Faktor-faktor yang mempengaruhi tingkat keberhasilan persilangan jagung
terdiri dari dua faktor, yaitu faktor internal dan faktor eksternal. Faktor
internal terdiri dari pemilihan tetua dan waktu tanaman berbunga. Sementara
itu, faktor eksternal terdiri dari pengetahuan tentang organ reproduksi dan
tipe penyerbukan, cuaca saat penyerbukan, serta pelaksana. Pemilihan tetua
didasarkan pada ciri-ciri morfologis yang nampak pada pohon jagung. Tanaman
jagung hibrida memiliki serbuk sari berwarna kekuningan sampai kecokelatan,
sementara itu tanaman jagung lokal memiliki serbuk sari berwarna putih pucat
sampai agak kehijauan. Waktu tanaman berbunga dapat dilihat dari munculnya
rambut-rambut pada tongkol jagung.
III.
PENUTUP
A.
Kesimpulan
Berdasarkan
praktikum yang telah dilakukan, kesimpulannya adalah sebagai berikut. Pemilihan
jagung sebagai tanaman model dalam genetika didasarkan pada karakteristiknya
yang monoesius, memiliki variasi genetik yang luas, dan genom yang relatif
sedikit. Persilangan antara
jagung hibrida dan lokal menghasilkan panjang tongkol sebesar 13,3 cm, jumlah
bulir sebanyak 16 bulir, bentuk bulir berupa bulat pipih dengan tekstur
mengkilat, dan warna bulir berupa kuning muda. Persilangan antara jagung
hibrida dan hibrida menghasilkan panjang tongkol sebesar 17 cm, jumlah bulir
sebanyak 150 bulir, bentuk bulir berupa lonjong dengan tekstur mengkilat, dan
warna bulir berupa kuning. Persilangan antara jagung lokal dan hibrida
menghasilkan panjang tongkol sebesar 15 cm, jumlah bulir sebanyak 56 bulir,
bentuk bulir berupa bulat dengan tekstur mengkilat, dan warna bulir berupa
kuning muda. Persilangan antara jagung lokal dan lokal menghasilkan panjang
tongkol sebesar 11,7 cm, jumlah bulir sebanyak 21 bulir, bentuk bulir berupa
bulat pipih dengan tekstur mengkilat, dan warna bulir berupa putih.
B.
Saran
Sebaiknya praktikan dibekali
metode persilangan jagung dengan alat peraga agar lebih mudah dipahami.
DAFTAR PUSTAKA
Efendi, R., Y. Musa, M. F. Bdr, M. D. Rahim, M. Azrai, dan M.

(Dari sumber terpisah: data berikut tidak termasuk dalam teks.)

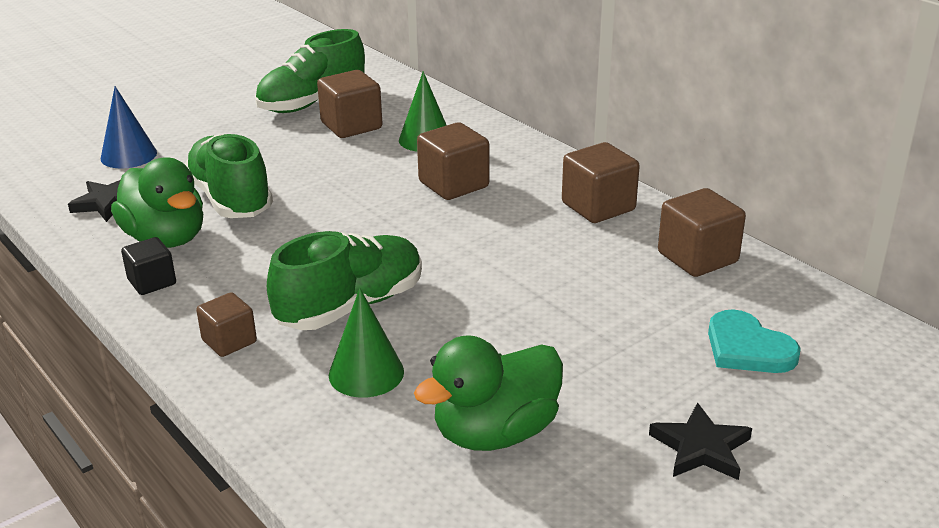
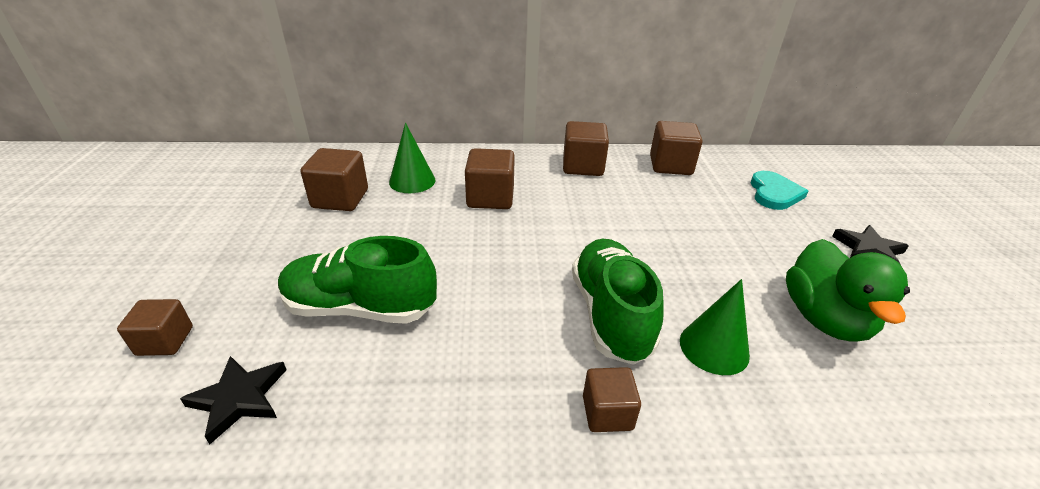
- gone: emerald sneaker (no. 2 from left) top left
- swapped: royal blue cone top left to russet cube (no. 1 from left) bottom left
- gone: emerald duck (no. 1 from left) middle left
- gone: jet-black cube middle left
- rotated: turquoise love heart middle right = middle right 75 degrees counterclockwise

Pabendon. 2015. Seleksi jagung inbrida dengan marka molekuler dan toleransinya
terhadap kekeringan dan nitrogen rendah. Penelitian Pertanian Tanaman Pangan.
34: 43-53.
Mubyarto. 2002. Ekonomi Pancasila. BPFE. Yogyakarta.
Shtereva, L. A., R. D. V. Ivanova, dan T. Karceva. 2015 Effect of
salt stres on some sweet corn (Zea mays L. var. Saccharata) genotypes.
Arch. Biol. Sci. 67: 993-1000
Simanungkalit, F. D., M. K. Bangun, dan I. Nuriadi. 2014. Respons
pertumbuhan dan produksi beberapa varietas tanaman jagung (Zea mays L.)
terhadap pemberian pupuk P dan K. Jurnal Online Agroekoteknologi. 2: 813-824.
Sujiprihati, S., M. Syukur, A. T. Makkulawu, dan R. N. Iriany.
2012. Perakitan varietas hibrida jagung manis berdaya hasil tinggi dan tahan
terhadap penyakit bulai. Jurnal Ilmu Pertanian Indonesia. 17: 159-165.
Wahyudin, A., Ruminta, dan S. A. Nursaripah. 2016. Pertumbuhan dan
hasil tanaman jagung (Zea mays L.) toleran herbisida akibat pemberian
berbagai dosis herbisida kalium glifosfat. Jurnal Kultivasi. 15: 86-91.